|
From: Gilles D. <gr...@sc...> - 2003-10-08 21:51:28
|
According to Gustave Stresen-Reuter: > If I'm not mistaken, since your start_url is a pdf document, it's the > only document that will get parsed and as far as I know, htdig is unable > to follow links in a pdf document. Htdig is only able to follow links in > html documents. Please correct me if I'm wrong on this last statement. > > You'll probably need to create some sort of index document that has > links to all the pdf files you want to index. > > On Wednesday, October 8, 2003, at 09:19 AM, Natalya Kolesnikova wrote: > > start_url: http://intranet.panasonic.de/pel/ipr/training_course/IPR_books_JPO/introduction_to_IPR.pdf Natalya set the start_url this way at my recommendation (see earlier postings in the thread) to rule out whether it's a problem with htdig being able to actually index PDF files given the URLs, as opposed to a problem with finding the URLs to the PDFs. Her test showed that it failed with a single PDF file, which suggests a problem either with that PDF file or with the setup of the external parser. That's the next stage of testing to tackle.
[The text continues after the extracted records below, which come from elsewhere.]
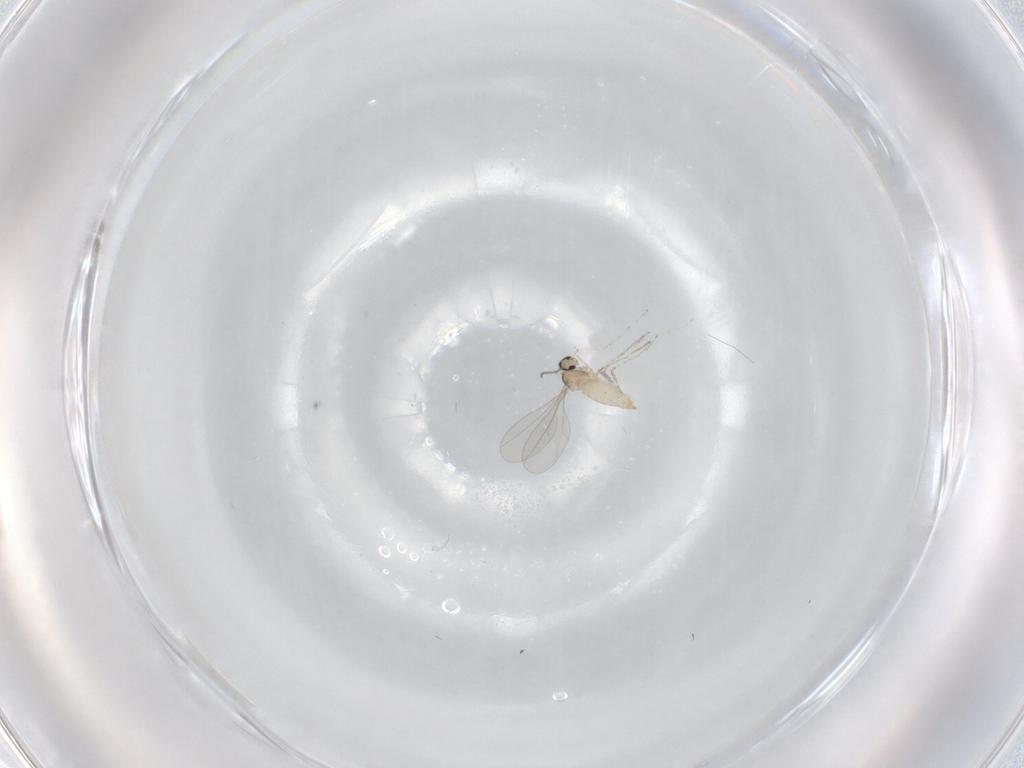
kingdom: Animalia
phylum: Arthropoda
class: Insecta
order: Diptera
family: Cecidomyiidae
Once her configuration is working reliably for a single PDF, given the URL, she'll be in a better position to try and see if it's also having problems finding the URLs from links in other documents. -- Gilles R. Detillieux E-mail: <gr...@sc...> Spinal Cord Research Centre WWW: http://www.scrc.umanitoba.ca/ Dept. Physiology, U. of Manitoba Winnipeg, MB R3E 3J7 (Canada) |